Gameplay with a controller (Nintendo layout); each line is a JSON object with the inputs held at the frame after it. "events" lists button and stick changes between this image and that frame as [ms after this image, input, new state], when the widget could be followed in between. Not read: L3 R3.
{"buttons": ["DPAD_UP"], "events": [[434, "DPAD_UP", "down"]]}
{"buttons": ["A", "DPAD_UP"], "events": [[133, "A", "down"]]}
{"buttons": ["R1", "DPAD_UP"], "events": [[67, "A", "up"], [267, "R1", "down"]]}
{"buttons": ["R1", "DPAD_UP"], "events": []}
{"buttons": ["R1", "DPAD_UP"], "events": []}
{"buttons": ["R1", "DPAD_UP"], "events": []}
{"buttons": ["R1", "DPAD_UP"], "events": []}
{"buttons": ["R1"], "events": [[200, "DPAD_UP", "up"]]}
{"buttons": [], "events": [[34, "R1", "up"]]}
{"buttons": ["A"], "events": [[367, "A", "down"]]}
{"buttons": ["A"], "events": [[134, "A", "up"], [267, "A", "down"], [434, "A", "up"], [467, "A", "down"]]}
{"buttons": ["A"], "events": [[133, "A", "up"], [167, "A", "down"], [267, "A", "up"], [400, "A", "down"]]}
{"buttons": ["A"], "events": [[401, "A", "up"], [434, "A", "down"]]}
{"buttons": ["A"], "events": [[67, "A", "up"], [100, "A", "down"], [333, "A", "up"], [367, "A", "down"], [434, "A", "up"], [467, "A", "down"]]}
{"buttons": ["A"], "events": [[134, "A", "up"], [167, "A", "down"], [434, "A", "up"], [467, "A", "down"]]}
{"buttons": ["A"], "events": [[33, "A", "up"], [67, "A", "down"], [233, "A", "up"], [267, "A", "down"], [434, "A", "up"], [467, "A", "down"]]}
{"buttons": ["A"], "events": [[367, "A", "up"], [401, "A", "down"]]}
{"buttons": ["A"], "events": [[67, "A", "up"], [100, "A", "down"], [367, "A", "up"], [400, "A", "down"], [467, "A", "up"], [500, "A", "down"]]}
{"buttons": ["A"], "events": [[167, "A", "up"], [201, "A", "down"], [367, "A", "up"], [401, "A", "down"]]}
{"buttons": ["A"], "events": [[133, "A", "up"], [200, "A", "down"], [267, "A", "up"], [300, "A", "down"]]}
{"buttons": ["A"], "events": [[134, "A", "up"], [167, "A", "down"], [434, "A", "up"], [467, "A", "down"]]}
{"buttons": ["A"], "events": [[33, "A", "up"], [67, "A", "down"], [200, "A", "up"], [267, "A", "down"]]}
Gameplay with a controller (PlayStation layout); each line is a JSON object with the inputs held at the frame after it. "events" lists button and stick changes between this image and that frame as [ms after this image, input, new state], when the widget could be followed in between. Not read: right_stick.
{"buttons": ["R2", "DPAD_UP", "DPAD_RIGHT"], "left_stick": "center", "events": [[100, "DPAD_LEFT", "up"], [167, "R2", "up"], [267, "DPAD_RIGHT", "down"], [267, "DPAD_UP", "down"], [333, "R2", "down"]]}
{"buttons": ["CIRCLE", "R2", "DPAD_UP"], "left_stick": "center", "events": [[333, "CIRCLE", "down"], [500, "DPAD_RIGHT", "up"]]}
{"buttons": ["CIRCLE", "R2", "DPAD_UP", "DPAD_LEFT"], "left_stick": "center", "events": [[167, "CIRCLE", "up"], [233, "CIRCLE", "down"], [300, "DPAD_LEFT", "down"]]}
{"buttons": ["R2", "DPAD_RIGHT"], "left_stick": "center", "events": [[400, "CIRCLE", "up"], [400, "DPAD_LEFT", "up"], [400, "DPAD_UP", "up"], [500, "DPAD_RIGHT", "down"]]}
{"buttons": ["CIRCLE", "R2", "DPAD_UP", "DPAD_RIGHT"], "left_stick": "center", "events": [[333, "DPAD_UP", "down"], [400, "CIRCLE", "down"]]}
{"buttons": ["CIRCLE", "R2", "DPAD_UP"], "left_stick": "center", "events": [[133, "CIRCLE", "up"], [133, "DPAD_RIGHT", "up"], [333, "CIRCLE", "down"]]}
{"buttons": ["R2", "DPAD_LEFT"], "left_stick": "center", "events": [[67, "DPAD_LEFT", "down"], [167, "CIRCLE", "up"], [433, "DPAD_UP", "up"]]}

========================================

* The problem
Among the lines above, please find those with "that" and copy them.

* Response below
Gameplay with a controller (Nintendo layout); each line is a JSON object with the inputs held at the frame after it. "events" lists button and stick changes between this image and that frame as [ms after this image, input, new state], when the widget could be followed in between. Not read: L3 R3.
Gameplay with a controller (PlayStation layout); each line is a JSON object with the inputs held at the frame after it. "events" lists button and stick changes between this image and that frame as [ms after this image, input, new state], when the widget could be followed in between. Not read: right_stick.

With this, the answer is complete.